À l’automne 1694, on termina la construction d’un nouvel Hôtel-Dieu plus imposant, juste à côté de celui qu’on avait érigé sur le même site quarante ans plus tôt. Les Hospitalières eurent à peine le temps de s’y installer car, le 24 février 1695, un incendie d’origine mystérieuse détruisit l’ensemble des bâtiments.
Le 19 juin 1721, l’Hôtel-Dieu brûle encore!
Comme le prouve l’événement suivant, il est difficile de faire respecter les ordonnances dans la colonie. En effet, le 21 mai 1721, l’intendant Begon défend à quiconque de tirer des coups de fusils dans l’enceinte des villes. Pourtant, le 19 juin 1721, par une journée très chaude et venteuse, au moment où la procession de la Fête-Dieu quittait l’église des Hospitalières pour se diriger vers l’église Notre-Dame, un groupe d’arquebusiers voulut saluer la procession en tirant une salve en l’air. L’un d’eux fit feu par mégarde en direction du portail de l’église. Le feu gagna la toiture en un rien de temps et le sanctuaire s’embrasa avec une incroyable rapidité. Les citoyens accourus sur les lieux ne purent rien pour arrêter les flammes qui gagnèrent l’Hôtel-Dieu lui-même et la maison des religieuses. Montréal subissait sa première conflagration et elle fut terrible. Soufflées par le vent, les flammes rasèrent en quelques heures près de la moitié de la ville: 138 maisons furent détruites ainsi que des magasins et autres bâtiments.
Le 10 avril 1734, une esclave est accusée d’avoir mit le feu à la résidence de sa maîtresse.

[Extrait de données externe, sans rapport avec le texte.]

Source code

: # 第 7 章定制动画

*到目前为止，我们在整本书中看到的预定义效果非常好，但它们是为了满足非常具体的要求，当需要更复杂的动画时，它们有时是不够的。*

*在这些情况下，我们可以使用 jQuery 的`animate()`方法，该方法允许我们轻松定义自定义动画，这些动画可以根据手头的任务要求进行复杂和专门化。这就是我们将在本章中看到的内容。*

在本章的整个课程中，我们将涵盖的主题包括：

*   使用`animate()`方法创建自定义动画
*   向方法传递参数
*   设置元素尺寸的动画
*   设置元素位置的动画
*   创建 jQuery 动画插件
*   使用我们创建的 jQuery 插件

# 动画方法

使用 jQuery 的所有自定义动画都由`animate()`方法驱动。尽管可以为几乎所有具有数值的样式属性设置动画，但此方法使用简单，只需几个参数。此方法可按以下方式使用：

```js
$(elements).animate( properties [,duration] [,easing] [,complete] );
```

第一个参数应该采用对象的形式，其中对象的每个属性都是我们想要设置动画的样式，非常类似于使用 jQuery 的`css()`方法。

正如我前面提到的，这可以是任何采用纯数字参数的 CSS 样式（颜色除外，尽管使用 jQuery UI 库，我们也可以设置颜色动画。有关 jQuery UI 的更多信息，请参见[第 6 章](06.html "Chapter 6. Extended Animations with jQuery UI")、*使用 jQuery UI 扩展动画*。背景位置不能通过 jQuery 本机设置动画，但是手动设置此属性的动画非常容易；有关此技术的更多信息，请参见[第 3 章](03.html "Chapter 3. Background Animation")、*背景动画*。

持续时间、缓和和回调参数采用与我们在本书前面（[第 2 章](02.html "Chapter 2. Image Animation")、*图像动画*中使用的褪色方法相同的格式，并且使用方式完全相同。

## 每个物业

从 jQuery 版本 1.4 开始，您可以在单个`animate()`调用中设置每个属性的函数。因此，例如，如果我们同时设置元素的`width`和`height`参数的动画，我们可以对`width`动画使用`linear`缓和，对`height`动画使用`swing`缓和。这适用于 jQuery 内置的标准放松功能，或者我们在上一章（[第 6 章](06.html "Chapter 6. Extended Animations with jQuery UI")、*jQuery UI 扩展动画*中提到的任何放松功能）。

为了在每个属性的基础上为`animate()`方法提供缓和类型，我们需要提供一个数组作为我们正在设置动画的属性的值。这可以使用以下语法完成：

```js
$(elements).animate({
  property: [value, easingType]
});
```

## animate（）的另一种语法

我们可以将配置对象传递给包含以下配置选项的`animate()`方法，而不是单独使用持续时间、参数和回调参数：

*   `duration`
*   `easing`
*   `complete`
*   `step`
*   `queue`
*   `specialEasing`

Le tocsin retentit peu après 19h le 10 avril 1734. Le feu était pris sous la toiture d’une maison de la rue Saint-Paul, face à l’Hôtel-Dieu, la résidence de Thérèse de Couagne. L’incendie avait à peine débuté que les soupçons se portèrent sur une esclave de Mme de Couagne, Marie-Joseph-Angélique. Et les soupçons eurent tôt fait de se transformer en accusation. On évoqua des motifs aussi opposés que l’esprit de vengeance – sa maîtresse songeait à s’en départir en la vendant aux enchères – ou l’amour – elle désirait fuir avec Claude Thibault, un domestique de la maison. L’incendie devint un conflagration et brûla 46 maisons, et pour une troisième fois en moins de quarante ans, l’Hôtel-Dieu fut détruit. Le châtiment réservé à la présumée incendiaire compta parmi les plus cruels jamais administrés dans la colonie. Durant un procès où les preuves présentées furent au mieux circonstancielles, on tenta d’obtenir des aveux de Marie-Joseph-Angélique en la soumettant à ce qu’on appelait « la question ». Autrement dit, elle fut torturée. Condamnée d’abord à avoir la main tranchée puis à être brûlée vive, la présumée coupable fut plutôt pendue puis brûlée sur la place publique après avoir été promenée dans un tombereau servant au ramassage des immondices, des écriteaux sur lesquels les citoyens pouvaient lire « incendiaire » accrochés à son cou, un à l’avant, l’autre à l’arrière. L’exécution de Marie-Joseph-Angéline eut lieu le 21 juin 1734.
En sa mémoire, en février 2012, le parc Marie-Joseph-Angélique est inauguré à Montréal.